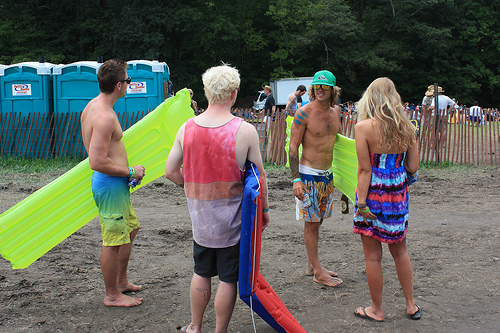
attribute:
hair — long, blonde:
[351, 71, 419, 144]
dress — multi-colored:
[351, 143, 412, 236]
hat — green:
[305, 64, 345, 93]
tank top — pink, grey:
[180, 114, 248, 244]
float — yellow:
[1, 81, 205, 269]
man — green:
[292, 63, 345, 293]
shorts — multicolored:
[82, 155, 144, 250]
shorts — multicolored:
[292, 160, 334, 230]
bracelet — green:
[355, 199, 370, 216]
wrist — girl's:
[356, 205, 373, 218]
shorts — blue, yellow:
[85, 173, 147, 255]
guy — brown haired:
[76, 56, 163, 311]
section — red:
[189, 125, 239, 185]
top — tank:
[178, 116, 252, 260]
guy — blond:
[168, 60, 273, 330]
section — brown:
[175, 174, 245, 208]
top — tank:
[181, 112, 255, 256]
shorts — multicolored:
[291, 164, 346, 235]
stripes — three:
[287, 105, 305, 136]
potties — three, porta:
[4, 51, 179, 181]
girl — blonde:
[340, 67, 448, 331]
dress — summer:
[350, 143, 420, 243]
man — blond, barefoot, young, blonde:
[163, 60, 273, 329]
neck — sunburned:
[193, 103, 237, 121]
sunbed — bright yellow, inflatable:
[4, 88, 198, 295]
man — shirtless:
[284, 66, 362, 296]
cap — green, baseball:
[304, 65, 338, 95]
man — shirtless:
[285, 67, 354, 295]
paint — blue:
[289, 105, 314, 137]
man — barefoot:
[79, 57, 149, 312]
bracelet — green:
[354, 206, 370, 217]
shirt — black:
[261, 96, 275, 118]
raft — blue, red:
[233, 163, 308, 331]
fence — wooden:
[6, 105, 491, 172]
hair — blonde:
[202, 60, 240, 106]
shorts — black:
[192, 240, 239, 285]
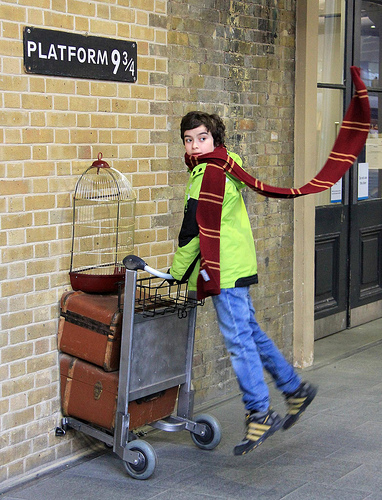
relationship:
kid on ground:
[165, 110, 317, 455] [4, 318, 379, 498]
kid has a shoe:
[165, 110, 317, 455] [277, 380, 321, 432]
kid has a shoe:
[165, 110, 317, 455] [231, 404, 285, 458]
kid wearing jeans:
[165, 110, 317, 455] [208, 278, 314, 422]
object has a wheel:
[60, 258, 232, 483] [121, 438, 160, 477]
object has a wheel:
[60, 258, 232, 483] [187, 414, 222, 452]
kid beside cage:
[165, 110, 317, 455] [67, 151, 142, 294]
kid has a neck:
[165, 110, 317, 455] [184, 153, 221, 167]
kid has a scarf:
[165, 110, 317, 455] [167, 67, 377, 309]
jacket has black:
[165, 149, 264, 294] [172, 206, 260, 288]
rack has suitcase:
[60, 258, 232, 483] [58, 290, 129, 372]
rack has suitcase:
[60, 258, 232, 483] [53, 351, 183, 437]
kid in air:
[165, 110, 317, 455] [0, 9, 380, 497]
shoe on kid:
[277, 380, 321, 432] [165, 110, 317, 455]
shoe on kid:
[231, 404, 285, 458] [165, 110, 317, 455]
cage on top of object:
[67, 151, 142, 294] [60, 258, 232, 483]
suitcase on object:
[58, 290, 129, 372] [60, 258, 232, 483]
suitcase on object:
[53, 351, 183, 437] [60, 258, 232, 483]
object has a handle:
[60, 258, 232, 483] [120, 254, 193, 281]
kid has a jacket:
[165, 110, 317, 455] [165, 149, 264, 294]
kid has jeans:
[165, 110, 317, 455] [208, 278, 314, 422]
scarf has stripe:
[167, 67, 377, 309] [325, 148, 356, 160]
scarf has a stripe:
[167, 67, 377, 309] [336, 115, 372, 127]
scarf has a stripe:
[167, 67, 377, 309] [257, 174, 269, 192]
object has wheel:
[60, 258, 232, 483] [121, 438, 160, 477]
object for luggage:
[60, 258, 232, 483] [53, 351, 183, 437]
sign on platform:
[21, 23, 143, 84] [6, 5, 378, 499]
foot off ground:
[231, 404, 285, 458] [4, 318, 379, 498]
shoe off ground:
[277, 380, 321, 432] [4, 318, 379, 498]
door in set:
[312, 0, 350, 351] [314, 3, 380, 350]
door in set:
[346, 4, 380, 329] [314, 3, 380, 350]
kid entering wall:
[165, 110, 317, 455] [0, 1, 306, 491]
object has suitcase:
[60, 258, 232, 483] [58, 290, 129, 372]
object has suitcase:
[60, 258, 232, 483] [53, 351, 183, 437]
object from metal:
[116, 436, 158, 481] [60, 258, 232, 483]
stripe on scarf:
[325, 148, 356, 160] [167, 67, 377, 309]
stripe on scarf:
[336, 115, 372, 127] [167, 67, 377, 309]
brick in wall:
[111, 94, 140, 115] [0, 1, 306, 491]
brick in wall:
[148, 69, 175, 87] [0, 1, 306, 491]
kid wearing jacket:
[165, 110, 317, 455] [165, 149, 264, 294]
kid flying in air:
[165, 110, 317, 455] [0, 9, 380, 497]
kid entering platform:
[165, 110, 317, 455] [6, 5, 378, 499]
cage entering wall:
[67, 151, 142, 294] [0, 1, 306, 491]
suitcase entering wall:
[58, 290, 129, 372] [0, 1, 306, 491]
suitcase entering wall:
[53, 351, 183, 437] [0, 1, 306, 491]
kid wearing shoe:
[165, 110, 317, 455] [277, 380, 321, 432]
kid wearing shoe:
[165, 110, 317, 455] [231, 404, 285, 458]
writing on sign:
[28, 37, 112, 66] [21, 23, 143, 84]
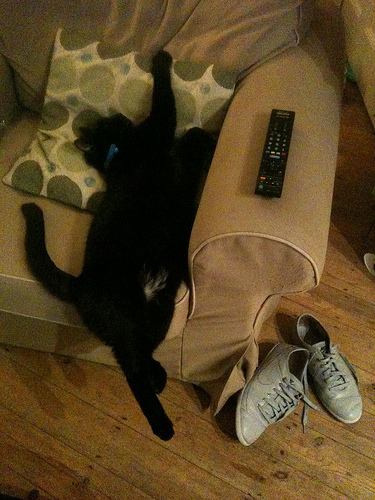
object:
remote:
[252, 104, 299, 203]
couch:
[1, 3, 351, 418]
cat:
[18, 39, 218, 444]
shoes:
[230, 342, 313, 450]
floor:
[0, 76, 375, 500]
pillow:
[2, 25, 240, 214]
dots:
[78, 62, 117, 104]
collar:
[102, 141, 125, 166]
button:
[259, 175, 267, 181]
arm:
[191, 6, 346, 314]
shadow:
[4, 290, 107, 423]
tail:
[19, 200, 80, 307]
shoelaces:
[257, 369, 322, 435]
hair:
[138, 268, 175, 304]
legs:
[105, 338, 176, 444]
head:
[69, 110, 142, 174]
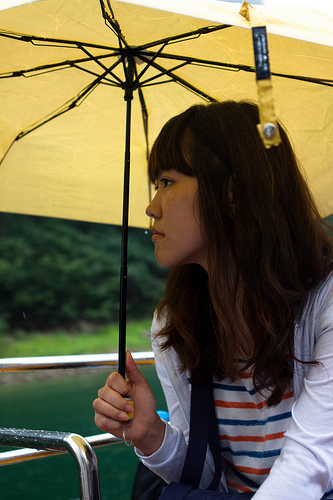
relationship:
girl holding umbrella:
[93, 98, 331, 491] [2, 1, 331, 232]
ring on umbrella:
[118, 424, 135, 447] [2, 1, 331, 232]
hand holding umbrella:
[92, 349, 158, 446] [2, 1, 331, 232]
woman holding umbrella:
[93, 98, 331, 491] [2, 1, 331, 232]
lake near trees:
[0, 366, 170, 499] [1, 215, 165, 336]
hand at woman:
[92, 349, 158, 446] [93, 98, 331, 491]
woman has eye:
[93, 98, 331, 491] [158, 177, 175, 189]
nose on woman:
[145, 193, 162, 220] [93, 98, 331, 491]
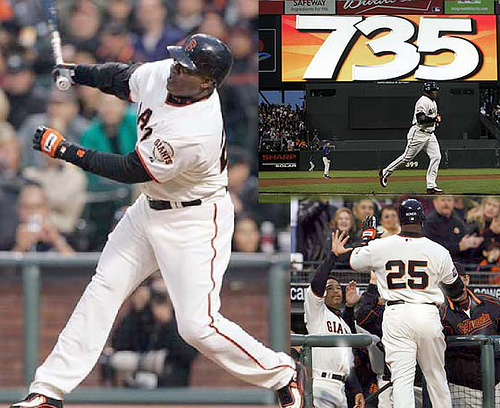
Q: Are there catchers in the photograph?
A: No, there are no catchers.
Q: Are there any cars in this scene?
A: No, there are no cars.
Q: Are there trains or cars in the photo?
A: No, there are no cars or trains.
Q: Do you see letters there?
A: Yes, there are letters.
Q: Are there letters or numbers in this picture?
A: Yes, there are letters.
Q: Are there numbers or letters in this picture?
A: Yes, there are letters.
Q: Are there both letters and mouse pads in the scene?
A: No, there are letters but no mouse pads.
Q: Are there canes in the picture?
A: No, there are no canes.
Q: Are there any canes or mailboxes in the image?
A: No, there are no canes or mailboxes.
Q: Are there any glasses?
A: No, there are no glasses.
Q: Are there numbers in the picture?
A: Yes, there are numbers.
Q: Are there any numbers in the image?
A: Yes, there are numbers.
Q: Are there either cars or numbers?
A: Yes, there are numbers.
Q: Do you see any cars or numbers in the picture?
A: Yes, there are numbers.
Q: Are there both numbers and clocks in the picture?
A: No, there are numbers but no clocks.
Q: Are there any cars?
A: No, there are no cars.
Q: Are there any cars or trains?
A: No, there are no cars or trains.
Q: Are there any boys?
A: No, there are no boys.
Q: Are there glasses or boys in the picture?
A: No, there are no boys or glasses.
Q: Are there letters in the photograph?
A: Yes, there are letters.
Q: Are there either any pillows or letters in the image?
A: Yes, there are letters.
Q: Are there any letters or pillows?
A: Yes, there are letters.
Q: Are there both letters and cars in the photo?
A: No, there are letters but no cars.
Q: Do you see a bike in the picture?
A: No, there are no bikes.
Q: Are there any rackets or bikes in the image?
A: No, there are no bikes or rackets.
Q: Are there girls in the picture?
A: No, there are no girls.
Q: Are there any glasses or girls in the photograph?
A: No, there are no girls or glasses.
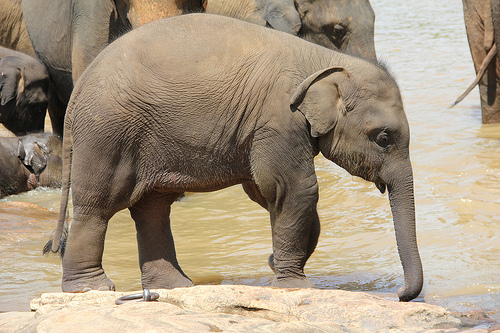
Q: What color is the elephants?
A: Gray.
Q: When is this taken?
A: During the day time.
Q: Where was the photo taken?
A: Wilderness.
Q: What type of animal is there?
A: Elephant.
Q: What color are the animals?
A: Gray.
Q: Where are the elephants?
A: Water.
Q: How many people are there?
A: None.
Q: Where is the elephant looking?
A: Down.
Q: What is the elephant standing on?
A: A rock.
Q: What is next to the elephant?
A: A rock.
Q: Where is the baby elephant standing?
A: In the river.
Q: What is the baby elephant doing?
A: Drinking water.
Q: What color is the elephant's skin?
A: Grey.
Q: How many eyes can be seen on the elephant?
A: One.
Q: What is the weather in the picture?
A: Sunny.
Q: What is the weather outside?
A: Sunny.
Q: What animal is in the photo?
A: An elephant.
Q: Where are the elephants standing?
A: In a river.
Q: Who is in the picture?
A: Elephants.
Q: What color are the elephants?
A: Grey.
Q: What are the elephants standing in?
A: Water.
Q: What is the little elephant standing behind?
A: A rock.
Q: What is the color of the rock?
A: Grey.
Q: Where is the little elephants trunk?
A: In the water.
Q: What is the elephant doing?
A: Drinking.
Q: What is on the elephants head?
A: Fuzzy hair.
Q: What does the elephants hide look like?
A: Wrinkled.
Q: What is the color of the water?
A: Brown.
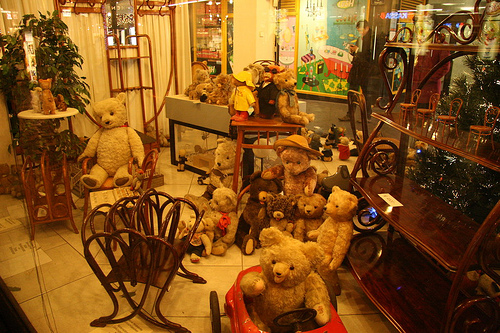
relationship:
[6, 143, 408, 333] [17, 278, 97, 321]
floor on ground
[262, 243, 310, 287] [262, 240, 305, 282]
face on face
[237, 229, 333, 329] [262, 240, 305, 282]
bear has face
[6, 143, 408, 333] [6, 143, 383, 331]
floor on floor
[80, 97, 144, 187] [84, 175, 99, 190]
bear has paw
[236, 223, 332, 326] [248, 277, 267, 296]
stuffed bear has bear paw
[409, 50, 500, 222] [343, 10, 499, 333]
christmas tree showing through shelf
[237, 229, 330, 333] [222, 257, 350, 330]
bear in red car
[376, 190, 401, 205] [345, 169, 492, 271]
paper on shelf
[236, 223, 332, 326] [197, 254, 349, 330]
stuffed bear in car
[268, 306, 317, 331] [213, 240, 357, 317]
steering wheel in front of bear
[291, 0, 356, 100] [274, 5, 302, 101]
painting on wall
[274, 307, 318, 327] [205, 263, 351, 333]
steering wheel of red car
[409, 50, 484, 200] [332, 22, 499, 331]
christmas tree behind shelf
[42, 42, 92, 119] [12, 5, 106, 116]
green leaves on plant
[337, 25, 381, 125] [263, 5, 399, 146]
man standing outside store window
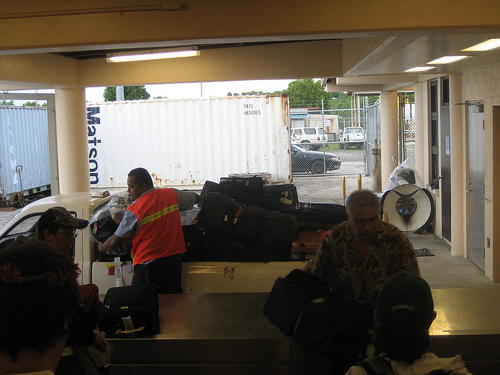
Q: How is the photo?
A: Clear.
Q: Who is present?
A: Worker.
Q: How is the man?
A: Motionless.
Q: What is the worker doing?
A: Loading.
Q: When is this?
A: Daytime.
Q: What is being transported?
A: Bags.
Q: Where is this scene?
A: At luggage retrieval.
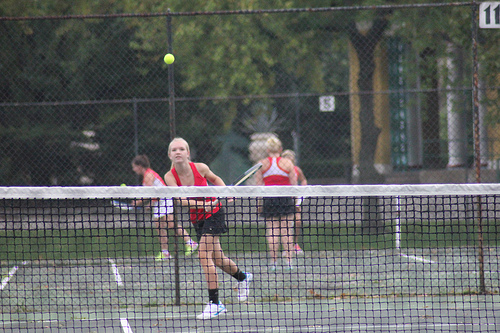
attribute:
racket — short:
[202, 157, 267, 216]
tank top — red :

===============

THE TASK> Can you reproduce the listing above word for word, starting at its beginning and continuing through the line containing "[82, 155, 144, 250]", with the pictures left out?

ANSWER TO THE TASK>
attribute:
hair — long, blonde:
[351, 71, 419, 144]
dress — multi-colored:
[351, 143, 412, 236]
hat — green:
[305, 64, 345, 93]
tank top — pink, grey:
[180, 114, 248, 244]
float — yellow:
[1, 81, 205, 269]
man — green:
[292, 63, 345, 293]
shorts — multicolored:
[82, 155, 144, 250]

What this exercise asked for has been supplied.